3. Bring a large pot of water to the boil and cook the noodles, stirring well to loosen the strands and cook evenly. (While noodles are cooking, keep the soup simmering in another pot.) Check by breaking a strand of noodle with your fingernails. The noodles are cooked when there's no white uncooked dough in the center. Do not overcook. Drain the noodles.
4. Heat up a wok, add the lard and oil and fry the xue cai, mushrooms and bamboo shoots. Add the stock and season with 1 T rice wine/ Shaoxin wine and salt and white pepper to taste. Bring to a rolling boil and add the chives. Turn the heat off.
5. You can serve the noodles in individual bowls or in one big pot, adding the boiling soup to the noodles in the bowls or pot.

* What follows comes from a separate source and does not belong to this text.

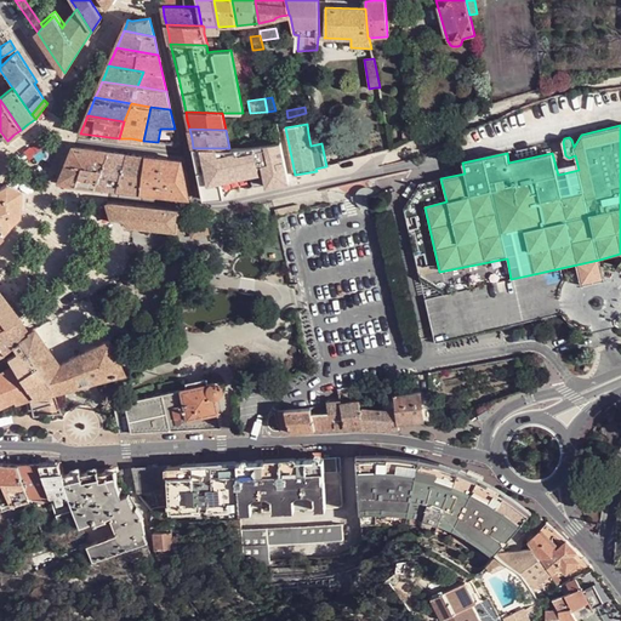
[(311,146),(322,143),(319,132),(308,134),(311,146)]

Serve immediately.

6 comments:

Sofia Clara said...

This look, sounds and probably tastes delicious!
I had never head of Chinese ham before this - it looks very similar to typical Spanish dry-cured ham. :)

Blur Ting said...

I love yellow chives too and they're available all year round in Singapore. They're called 'huang di cai'here.

Kelly Siew said...

Sounds yummy! I like any type of noodles really.

terri@adailyobsession said...

sofia: you aren't the first one to not hv heard of chinese ham. according to wikipeida, the first recorded mention of chinese ham (specifically jinhua ham) was done 618 to 907 AD and it is likely tt marco polo brought the dry ham production method to europe. i've always found chinese ham similar to procuitto except chinese ham is deeper and stronger in flavor, but dryer and coarser than italian or spanish ham.

blurting: all year round! so lucky!

kelly: me too, very much prefer noodles to rice or bread:)

Agnes Yong said...
This comment has been removed by the author.